[Transcribed page contents]
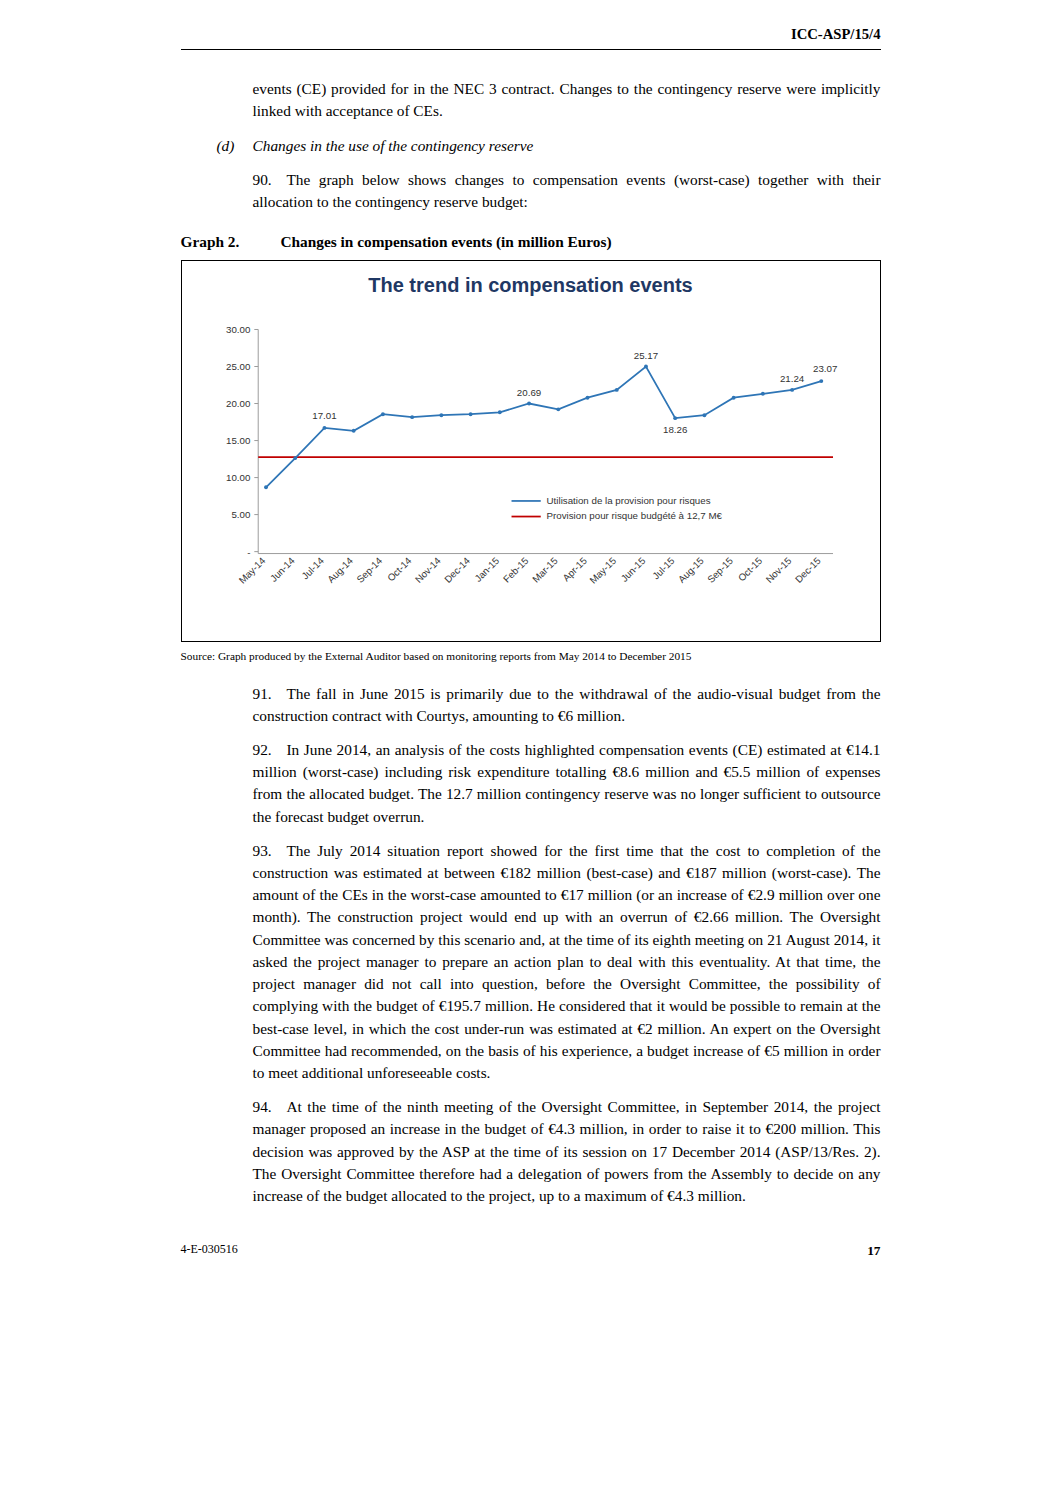ICC-ASP/15/4
events (CE) provided for in the NEC 3 contract. Changes to the contingency reserve were implicitly linked with acceptance of CEs.
(d) Changes in the use of the contingency reserve
90. The graph below shows changes to compensation events (worst-case) together with their allocation to the contingency reserve budget:
Graph 2. Changes in compensation events (in million Euros)
The trend in compensation events
30.00 25.00 20.00 15.00 10.00 5.00 - 17.01 20.69 25.17 18.26 21.24 23.07 Utilisation de la provision pour risques Provision pour risque budgété à 12,7 M€ May-14 Jun-14 Jul-14 Aug-14 Sep-14 Oct-14 Nov-14 Dec-14 Jan-15 Feb-15 Mar-15 Apr-15 May-15 Jun-15 Jul-15 Aug-15 Sep-15 Oct-15 Nov-15 Dec-15
Source: Graph produced by the External Auditor based on monitoring reports from May 2014 to December 2015
91. The fall in June 2015 is primarily due to the withdrawal of the audio-visual budget from the construction contract with Courtys, amounting to €6 million.
92. In June 2014, an analysis of the costs highlighted compensation events (CE) estimated at €14.1 million (worst-case) including risk expenditure totalling €8.6 million and €5.5 million of expenses from the allocated budget. The 12.7 million contingency reserve was no longer sufficient to outsource the forecast budget overrun.
93. The July 2014 situation report showed for the first time that the cost to completion of the construction was estimated at between €182 million (best-case) and €187 million (worst-case). The amount of the CEs in the worst-case amounted to €17 million (or an increase of €2.9 million over one month). The construction project would end up with an overrun of €2.66 million. The Oversight Committee was concerned by this scenario and, at the time of its eighth meeting on 21 August 2014, it asked the project manager to prepare an action plan to deal with this eventuality. At that time, the project manager did not call into question, before the Oversight Committee, the possibility of complying with the budget of €195.7 million. He considered that it would be possible to remain at the best-case level, in which the cost under-run was estimated at €2 million. An expert on the Oversight Committee had recommended, on the basis of his experience, a budget increase of €5 million in order to meet additional unforeseeable costs.
94. At the time of the ninth meeting of the Oversight Committee, in September 2014, the project manager proposed an increase in the budget of €4.3 million, in order to raise it to €200 million. This decision was approved by the ASP at the time of its session on 17 December 2014 (ASP/13/Res. 2). The Oversight Committee therefore had a delegation of powers from the Assembly to decide on any increase of the budget allocated to the project, up to a maximum of €4.3 million.
4-E-030516
17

**WHAT TO DO:** What the answer needs is every line from the data above with "contract" in it.

**SOLUTION TO THIS TASK:**
events (CE) provided for in the NEC 3 contract. Changes to the contingency reserve were implicitly linked with acceptance of CEs.
91. The fall in June 2015 is primarily due to the withdrawal of the audio-visual budget from the construction contract with Courtys, amounting to €6 million.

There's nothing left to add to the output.